● Extracted material:
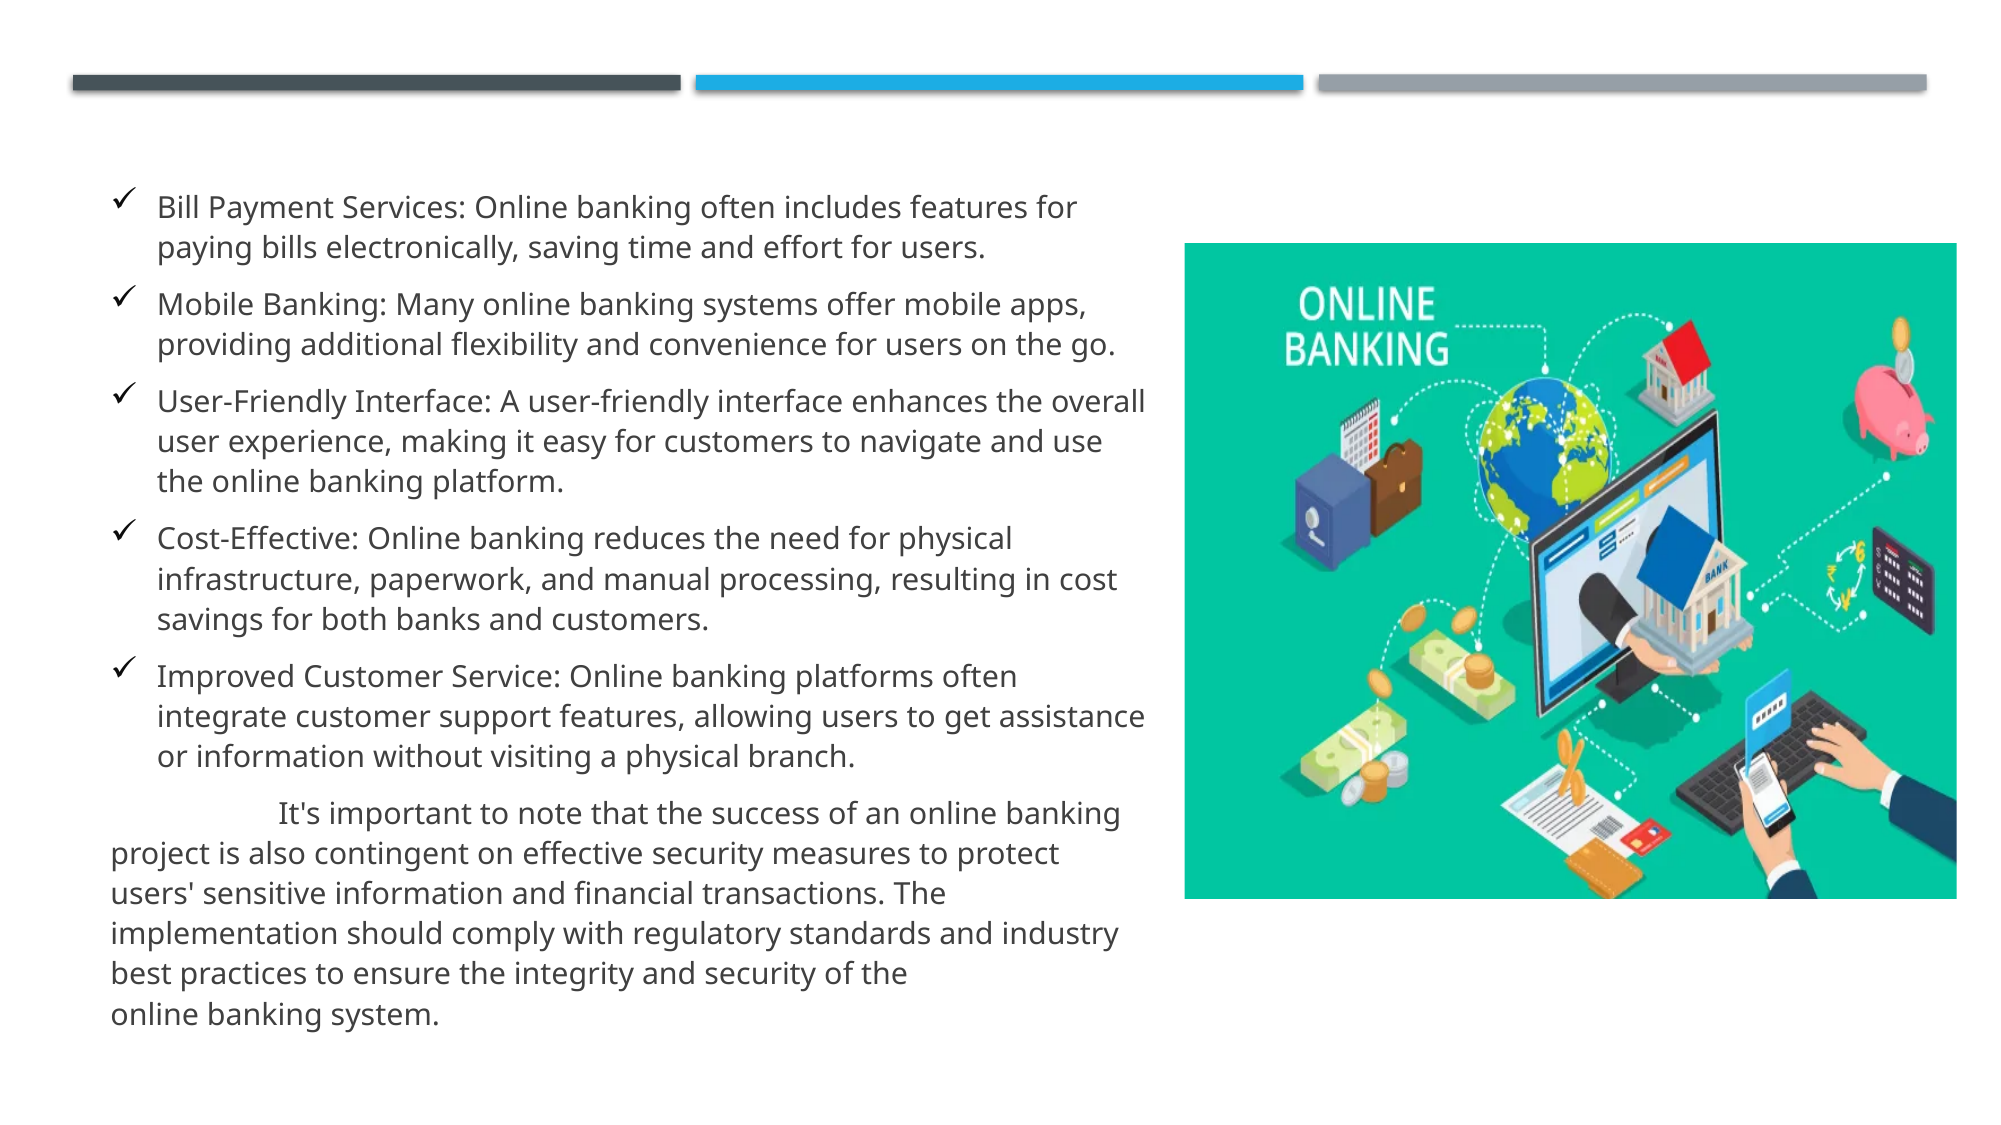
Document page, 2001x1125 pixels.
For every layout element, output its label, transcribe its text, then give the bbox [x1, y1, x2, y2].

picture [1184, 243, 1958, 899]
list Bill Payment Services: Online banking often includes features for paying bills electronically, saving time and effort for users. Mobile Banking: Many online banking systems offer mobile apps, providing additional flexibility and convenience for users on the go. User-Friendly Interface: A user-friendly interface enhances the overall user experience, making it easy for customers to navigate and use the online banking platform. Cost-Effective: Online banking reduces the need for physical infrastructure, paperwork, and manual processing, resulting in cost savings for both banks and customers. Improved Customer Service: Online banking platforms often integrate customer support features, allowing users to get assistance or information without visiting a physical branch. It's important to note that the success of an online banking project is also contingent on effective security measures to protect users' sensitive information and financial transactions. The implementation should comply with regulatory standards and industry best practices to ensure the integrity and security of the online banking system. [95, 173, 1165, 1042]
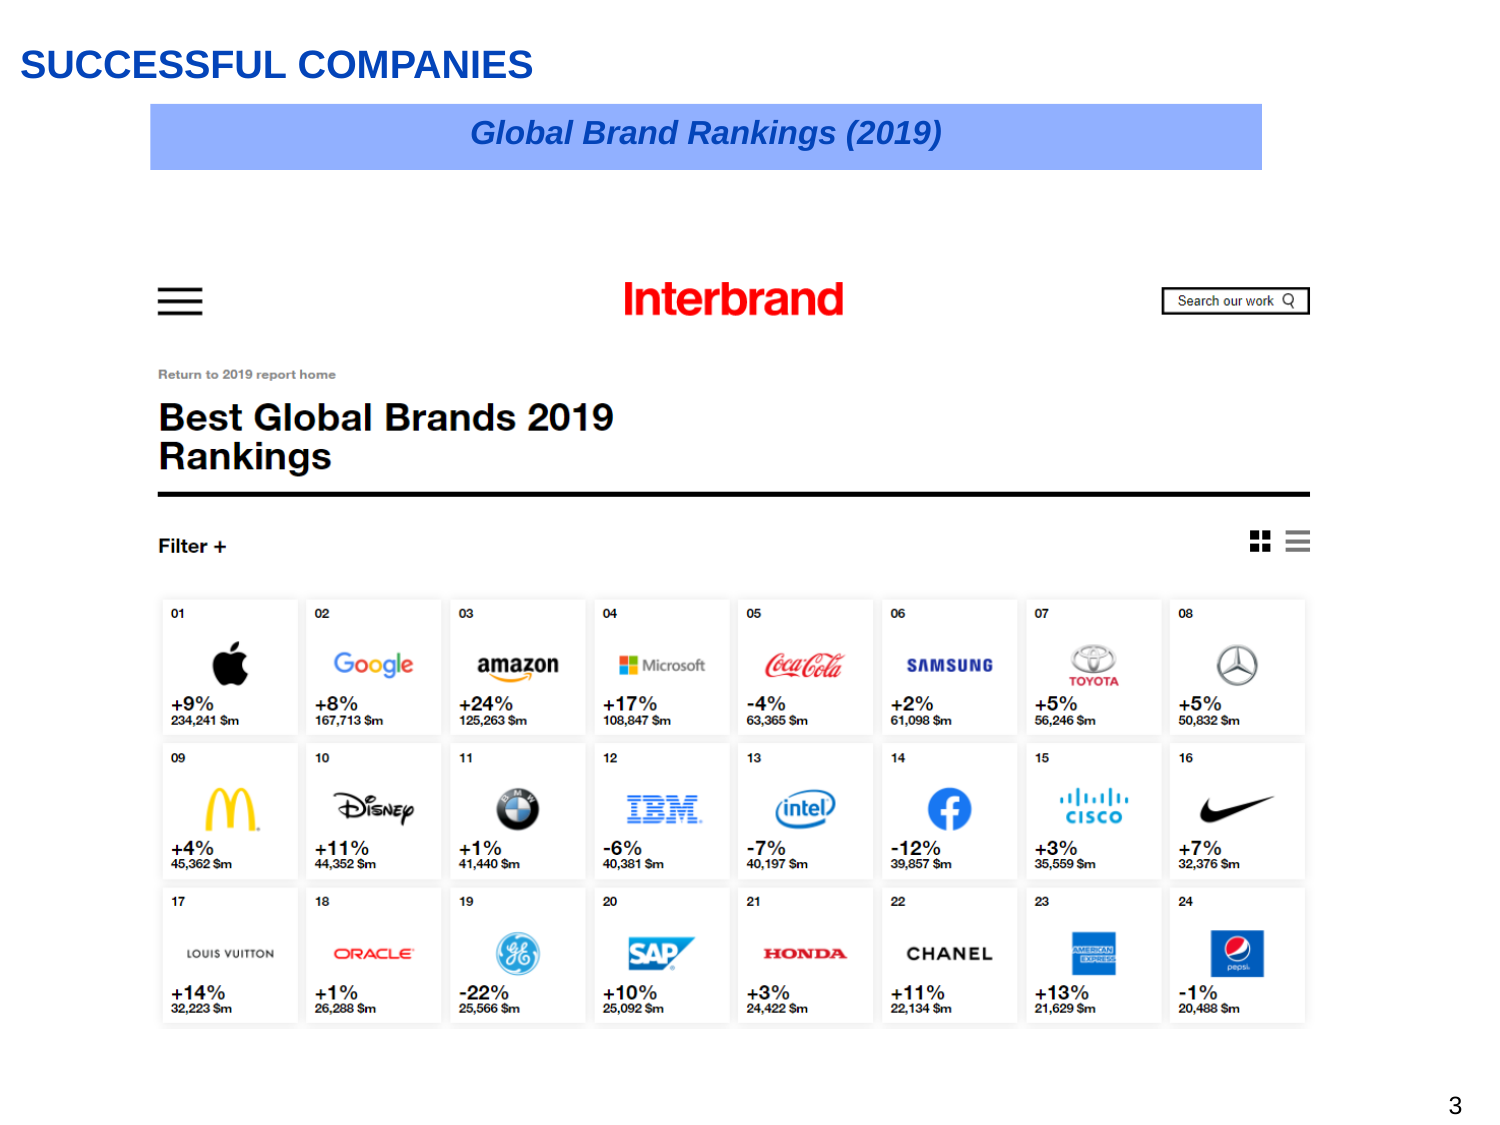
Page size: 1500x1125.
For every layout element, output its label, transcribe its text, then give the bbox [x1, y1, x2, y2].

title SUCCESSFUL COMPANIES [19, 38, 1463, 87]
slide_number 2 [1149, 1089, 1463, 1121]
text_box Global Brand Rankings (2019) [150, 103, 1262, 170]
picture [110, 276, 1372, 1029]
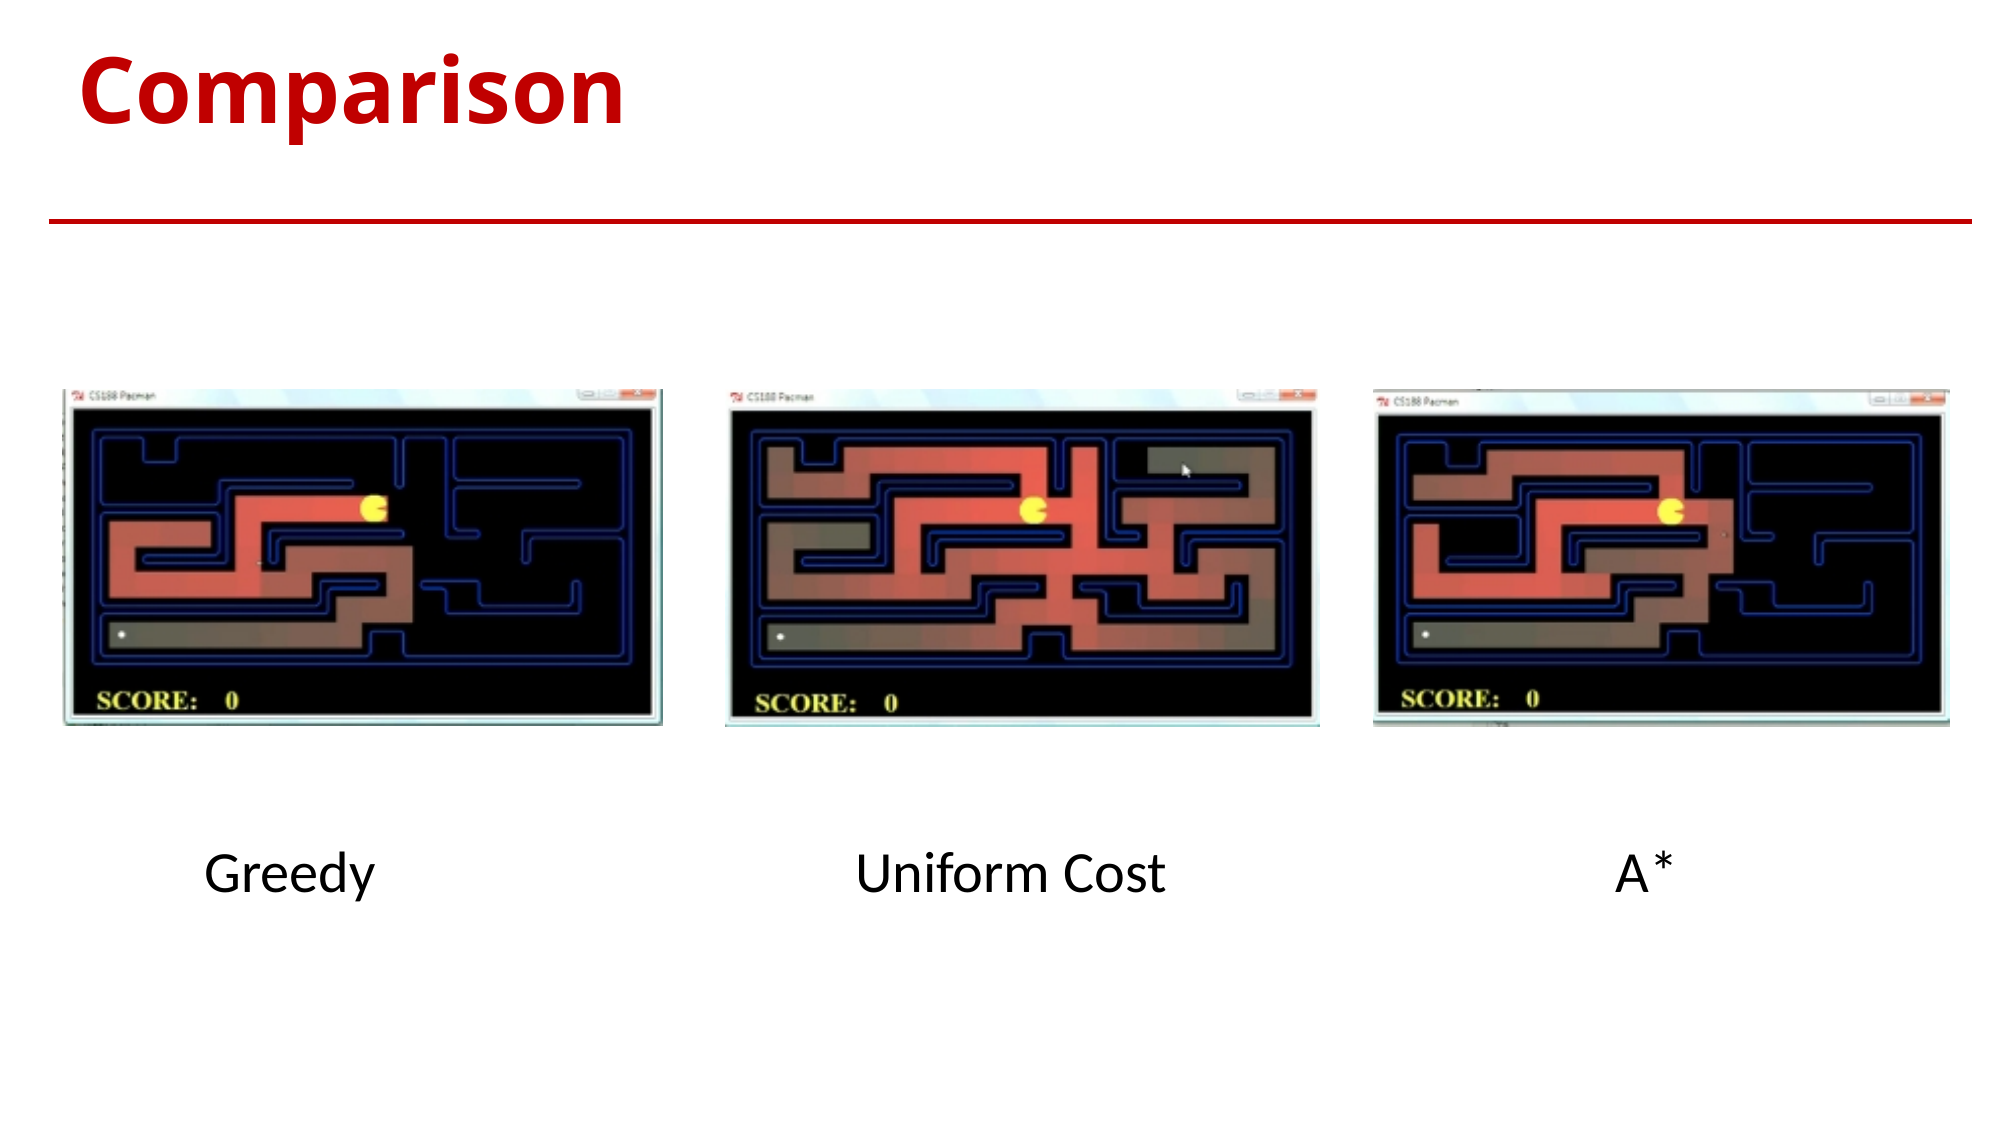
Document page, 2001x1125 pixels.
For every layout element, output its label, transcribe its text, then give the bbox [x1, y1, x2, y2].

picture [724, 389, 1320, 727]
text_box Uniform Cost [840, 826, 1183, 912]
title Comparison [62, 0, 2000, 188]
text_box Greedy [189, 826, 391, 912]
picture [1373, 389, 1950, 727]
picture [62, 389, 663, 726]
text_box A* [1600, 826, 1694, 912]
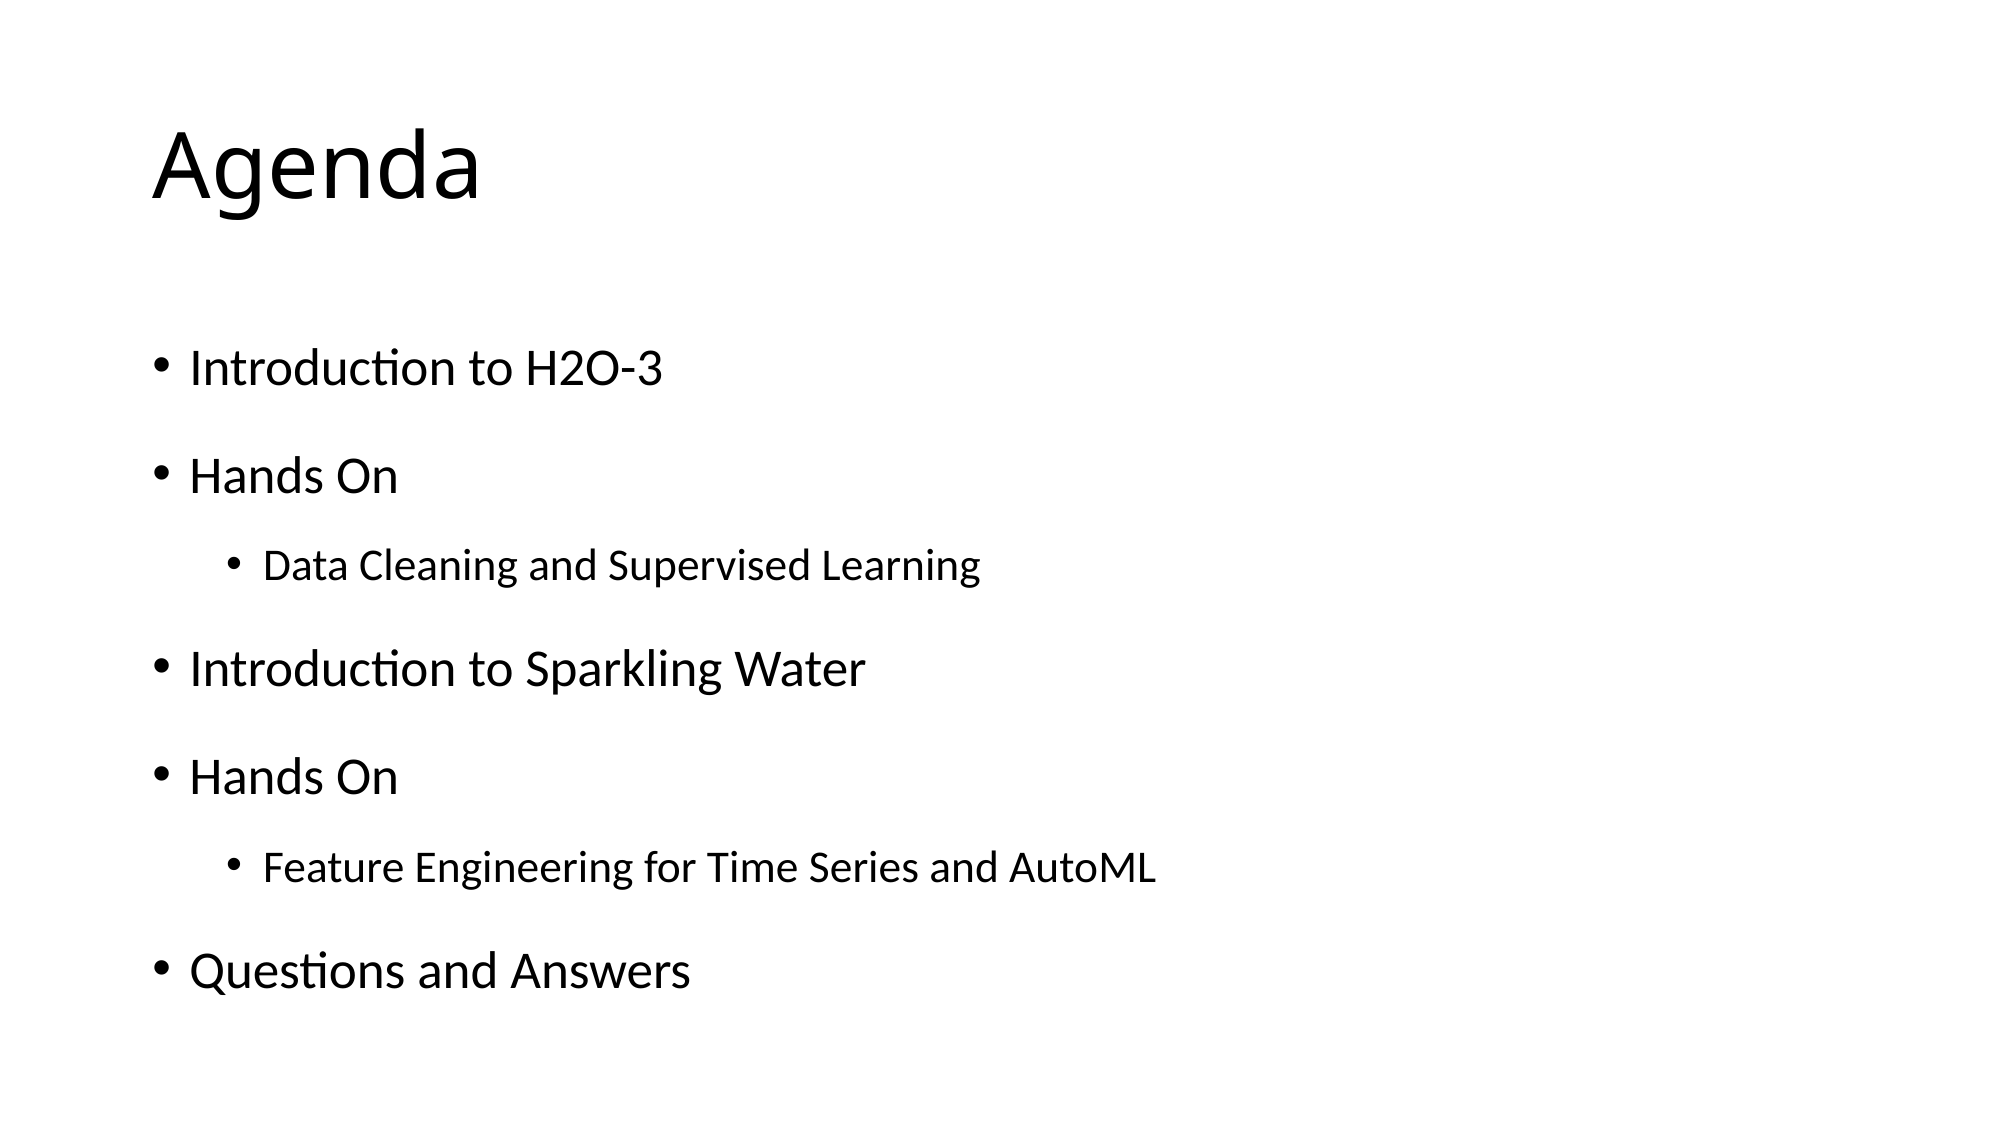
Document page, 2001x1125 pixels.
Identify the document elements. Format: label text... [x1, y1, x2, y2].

● To do:
Repeat every line above exactly, minus the pictures.

● Expected answer:
Document page, 2001x1125 pixels.
For every layout element, output its label, transcribe its text, then give the bbox [x1, y1, x2, y2].

picture [1184, 243, 1958, 899]
list Bill Payment Services: Online banking often includes features for paying bills electronically, saving time and effort for users. Mobile Banking: Many online banking systems offer mobile apps, providing additional flexibility and convenience for users on the go. User-Friendly Interface: A user-friendly interface enhances the overall user experience, making it easy for customers to navigate and use the online banking platform. Cost-Effective: Online banking reduces the need for physical infrastructure, paperwork, and manual processing, resulting in cost savings for both banks and customers. Improved Customer Service: Online banking platforms often integrate customer support features, allowing users to get assistance or information without visiting a physical branch. It's important to note that the success of an online banking project is also contingent on effective security measures to protect users' sensitive information and financial transactions. The implementation should comply with regulatory standards and industry best practices to ensure the integrity and security of the online banking system. [95, 173, 1165, 1042]
Page size: 1500x1125.
For every layout element, output its label, transcribe its text, then give the bbox [x1, y1, x2, y2].

title SUCCESSFUL COMPANIES [19, 38, 1463, 87]
slide_number 2 [1149, 1089, 1463, 1121]
text_box Global Brand Rankings (2019) [150, 103, 1262, 170]
picture [110, 276, 1372, 1029]
Document page, 2001x1125 pixels.
For every layout element, output its label, transcribe its text, then give the bbox [x1, y1, x2, y2].

picture [724, 389, 1320, 727]
text_box Uniform Cost [840, 826, 1183, 912]
title Comparison [62, 0, 2000, 188]
text_box Greedy [189, 826, 391, 912]
picture [1373, 389, 1950, 727]
picture [62, 389, 663, 726]
text_box A* [1600, 826, 1694, 912]
Document page, 2001x1125 pixels.
Identify the document elements. Format: label text... [x1, y1, x2, y2].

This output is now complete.